At the peak of the pandemic, in partnership with Carbon and others, digital manufacturer Fast Radius produced 300,000 nasal swabs in one month using industrial 3D printers. Until the pandemic, the nation didn’t even have an FDA-certified digitally manufactured swab. Now, if we had a place to put these digital designs, certified manufacturers could call on these blueprints under a licensing agreement that would go into effect when needed.
2. Map the supply chains for this critical equipment and anticipate potential shortages.
For instance, we know that any day now we could have a vaccine. Do we have enough glassmakers for the glass vials? Do we have enough sand, soda ash, limestone, etc. needed to make the glass? Do we have enough syringes? Sterilization pads? Temperature controlled logistics?
Consider the ventilator GM produced with its partner, Ventec Life Systems. It had 700 parts coming from more than 100 suppliers. Turns out, one of those parts was made in India at one factory that was closed because the entire region had been quarantined.
GM executives had to fly to India to get that factory running again. But even the reopening of the factory solved only one problem, because that factory’s raw-material suppliers were closed, too. GM and Ventec had to get the suppliers of their supplier restarted as well — or else not one single ventilator was going to come off that assembly line.
We need to know those vulnerabilities in advance. And that information needs to be stored securely in the cloud in a single manufacturing data exchange.
3. Create a formal network of subject-matter experts in manufacturing that could be called upon in emergencies.
This manufacturing guard (akin to the National Guard) could be composed of employer-nominated personnel trained to share best practices and strengthen the nation’s industrial response to crises.
Just like the National Guard, these members would be compensated for their service. Companies and individuals would receive tax incentives or other compensation for their participation. This force would be coordinated by a federal Resilient Manufacturing Advisory Council and complemented by a similar technology corps.
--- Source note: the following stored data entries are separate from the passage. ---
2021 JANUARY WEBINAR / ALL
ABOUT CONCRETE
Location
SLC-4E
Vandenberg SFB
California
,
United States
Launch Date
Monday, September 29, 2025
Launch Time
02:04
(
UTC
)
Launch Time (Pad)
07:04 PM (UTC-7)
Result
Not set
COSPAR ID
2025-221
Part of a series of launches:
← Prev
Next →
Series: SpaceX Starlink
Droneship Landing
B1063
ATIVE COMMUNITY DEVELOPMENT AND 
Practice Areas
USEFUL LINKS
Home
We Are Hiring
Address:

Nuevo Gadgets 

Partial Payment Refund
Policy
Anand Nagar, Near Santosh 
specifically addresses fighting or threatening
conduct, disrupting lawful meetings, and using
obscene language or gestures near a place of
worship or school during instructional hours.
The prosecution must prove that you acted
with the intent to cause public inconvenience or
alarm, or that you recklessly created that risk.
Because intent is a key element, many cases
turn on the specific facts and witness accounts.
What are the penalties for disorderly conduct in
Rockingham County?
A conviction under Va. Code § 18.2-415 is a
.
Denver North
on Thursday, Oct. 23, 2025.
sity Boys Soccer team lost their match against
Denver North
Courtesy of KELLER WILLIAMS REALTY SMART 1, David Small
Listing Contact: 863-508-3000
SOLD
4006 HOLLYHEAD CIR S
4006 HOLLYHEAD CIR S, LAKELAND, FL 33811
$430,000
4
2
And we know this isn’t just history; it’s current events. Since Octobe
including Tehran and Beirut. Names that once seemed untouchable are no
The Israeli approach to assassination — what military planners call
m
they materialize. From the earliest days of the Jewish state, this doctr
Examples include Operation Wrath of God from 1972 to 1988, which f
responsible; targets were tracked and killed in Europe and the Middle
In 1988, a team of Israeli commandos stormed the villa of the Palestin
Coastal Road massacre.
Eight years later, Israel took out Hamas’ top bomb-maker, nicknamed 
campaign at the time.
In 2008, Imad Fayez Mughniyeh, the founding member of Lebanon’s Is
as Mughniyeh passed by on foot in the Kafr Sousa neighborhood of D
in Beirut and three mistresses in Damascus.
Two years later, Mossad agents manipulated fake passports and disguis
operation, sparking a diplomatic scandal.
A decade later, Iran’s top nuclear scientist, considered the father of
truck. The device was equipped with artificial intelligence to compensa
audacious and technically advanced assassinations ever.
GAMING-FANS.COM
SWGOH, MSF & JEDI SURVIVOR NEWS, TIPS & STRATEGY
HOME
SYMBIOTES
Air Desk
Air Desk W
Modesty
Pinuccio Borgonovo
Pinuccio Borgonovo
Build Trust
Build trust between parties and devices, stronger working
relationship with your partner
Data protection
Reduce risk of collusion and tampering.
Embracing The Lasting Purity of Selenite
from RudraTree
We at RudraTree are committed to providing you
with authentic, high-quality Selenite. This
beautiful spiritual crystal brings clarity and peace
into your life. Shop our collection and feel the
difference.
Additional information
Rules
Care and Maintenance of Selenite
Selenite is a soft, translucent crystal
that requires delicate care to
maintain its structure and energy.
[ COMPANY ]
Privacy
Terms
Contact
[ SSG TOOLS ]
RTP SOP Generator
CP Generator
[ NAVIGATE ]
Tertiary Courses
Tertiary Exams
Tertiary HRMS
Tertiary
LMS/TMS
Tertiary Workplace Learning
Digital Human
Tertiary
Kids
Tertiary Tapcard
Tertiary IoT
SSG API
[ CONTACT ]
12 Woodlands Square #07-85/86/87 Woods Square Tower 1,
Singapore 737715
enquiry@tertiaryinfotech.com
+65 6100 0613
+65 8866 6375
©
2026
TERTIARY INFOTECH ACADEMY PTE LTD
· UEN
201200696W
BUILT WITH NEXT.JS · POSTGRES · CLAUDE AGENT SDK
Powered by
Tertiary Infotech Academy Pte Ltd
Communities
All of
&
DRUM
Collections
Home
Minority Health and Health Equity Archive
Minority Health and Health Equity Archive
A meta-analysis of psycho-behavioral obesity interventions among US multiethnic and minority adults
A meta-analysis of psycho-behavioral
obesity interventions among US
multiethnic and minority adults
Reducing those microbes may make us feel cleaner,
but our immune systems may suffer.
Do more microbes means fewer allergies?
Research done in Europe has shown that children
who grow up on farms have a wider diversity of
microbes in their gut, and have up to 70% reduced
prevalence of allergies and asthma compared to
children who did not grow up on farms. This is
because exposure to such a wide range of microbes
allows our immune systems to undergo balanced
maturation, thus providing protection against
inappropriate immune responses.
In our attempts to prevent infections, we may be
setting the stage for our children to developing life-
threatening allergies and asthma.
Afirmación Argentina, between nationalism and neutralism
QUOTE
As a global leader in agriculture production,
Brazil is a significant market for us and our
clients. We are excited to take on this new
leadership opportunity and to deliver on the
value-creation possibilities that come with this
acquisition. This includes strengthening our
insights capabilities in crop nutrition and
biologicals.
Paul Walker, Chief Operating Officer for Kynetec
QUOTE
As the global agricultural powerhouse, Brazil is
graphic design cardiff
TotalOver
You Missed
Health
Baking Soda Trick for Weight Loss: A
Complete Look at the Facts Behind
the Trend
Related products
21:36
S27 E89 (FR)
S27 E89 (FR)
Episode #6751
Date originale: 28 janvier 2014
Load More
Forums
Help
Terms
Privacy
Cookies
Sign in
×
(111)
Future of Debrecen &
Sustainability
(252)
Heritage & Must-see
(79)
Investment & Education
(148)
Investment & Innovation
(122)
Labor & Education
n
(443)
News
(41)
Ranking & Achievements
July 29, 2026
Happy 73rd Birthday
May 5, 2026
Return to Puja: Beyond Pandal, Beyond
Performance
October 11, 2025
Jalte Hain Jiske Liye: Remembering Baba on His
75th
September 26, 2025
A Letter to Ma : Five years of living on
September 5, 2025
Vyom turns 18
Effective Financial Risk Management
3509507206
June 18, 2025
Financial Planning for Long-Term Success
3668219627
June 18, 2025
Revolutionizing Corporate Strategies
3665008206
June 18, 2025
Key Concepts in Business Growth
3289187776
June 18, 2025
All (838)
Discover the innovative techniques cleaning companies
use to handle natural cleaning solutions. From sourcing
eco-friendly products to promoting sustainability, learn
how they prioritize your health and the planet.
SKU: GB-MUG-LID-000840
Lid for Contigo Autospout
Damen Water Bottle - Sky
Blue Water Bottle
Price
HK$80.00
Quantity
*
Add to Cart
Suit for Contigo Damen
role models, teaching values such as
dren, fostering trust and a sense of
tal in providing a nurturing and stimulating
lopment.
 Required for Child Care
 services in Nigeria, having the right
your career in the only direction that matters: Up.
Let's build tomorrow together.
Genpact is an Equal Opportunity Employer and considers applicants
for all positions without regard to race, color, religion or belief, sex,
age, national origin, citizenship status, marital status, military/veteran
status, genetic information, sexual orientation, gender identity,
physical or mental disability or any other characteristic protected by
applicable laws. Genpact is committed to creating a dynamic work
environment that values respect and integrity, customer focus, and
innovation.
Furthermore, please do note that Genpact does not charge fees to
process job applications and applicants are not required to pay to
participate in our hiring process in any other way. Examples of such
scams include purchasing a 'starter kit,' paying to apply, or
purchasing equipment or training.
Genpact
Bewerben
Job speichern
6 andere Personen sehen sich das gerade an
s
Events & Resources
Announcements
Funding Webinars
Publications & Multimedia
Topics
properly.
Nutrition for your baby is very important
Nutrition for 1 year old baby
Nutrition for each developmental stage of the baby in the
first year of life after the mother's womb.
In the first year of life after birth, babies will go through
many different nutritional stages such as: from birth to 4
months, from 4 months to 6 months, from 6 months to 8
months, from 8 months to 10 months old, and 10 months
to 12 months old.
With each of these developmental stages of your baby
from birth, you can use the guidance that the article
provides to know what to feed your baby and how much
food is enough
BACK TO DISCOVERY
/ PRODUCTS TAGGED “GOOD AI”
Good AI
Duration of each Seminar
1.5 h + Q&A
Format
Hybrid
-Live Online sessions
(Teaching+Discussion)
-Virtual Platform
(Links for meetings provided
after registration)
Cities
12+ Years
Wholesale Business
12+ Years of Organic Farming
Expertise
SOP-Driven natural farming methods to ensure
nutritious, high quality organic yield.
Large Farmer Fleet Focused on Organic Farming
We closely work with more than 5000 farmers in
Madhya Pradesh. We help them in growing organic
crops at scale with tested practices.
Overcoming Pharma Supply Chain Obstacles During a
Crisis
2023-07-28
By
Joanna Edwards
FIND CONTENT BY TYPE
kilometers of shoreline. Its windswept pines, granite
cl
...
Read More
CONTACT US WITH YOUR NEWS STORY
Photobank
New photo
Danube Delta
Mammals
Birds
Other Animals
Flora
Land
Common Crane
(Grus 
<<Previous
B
Senators Marco Rubio, R-Fla.; Christopher Coons, D-N.J.; John Cornyn, R-Texas; Maggie Hassan, D-N.H.; and Representatives Haley Stevens, D-Mich., and Troy Balderson, R-Ohio, have introduced the Resilient Manufacturing Task Force Act of 2020 to create this system. Leaders should get behind it.
To recap, America needs:
- Plans for critical medical equipment stored in a virtual warehouse;
- Supply chains mapped and likely producers pre-identified;
- Intellectual property rights pre-negotiated; and
- A ready and willing workforce.
We stand ready to enlist.
Chandra Brown is the CEO of MxD, the nation’s digital manufacturing institute, and the former deputy assistant secretary of manufacturing at the Commerce Department. Lou Rassey is CEO of Fast Radius, a manufacturing technology company that runs one of the most advanced “Lighthouse” factories in the world.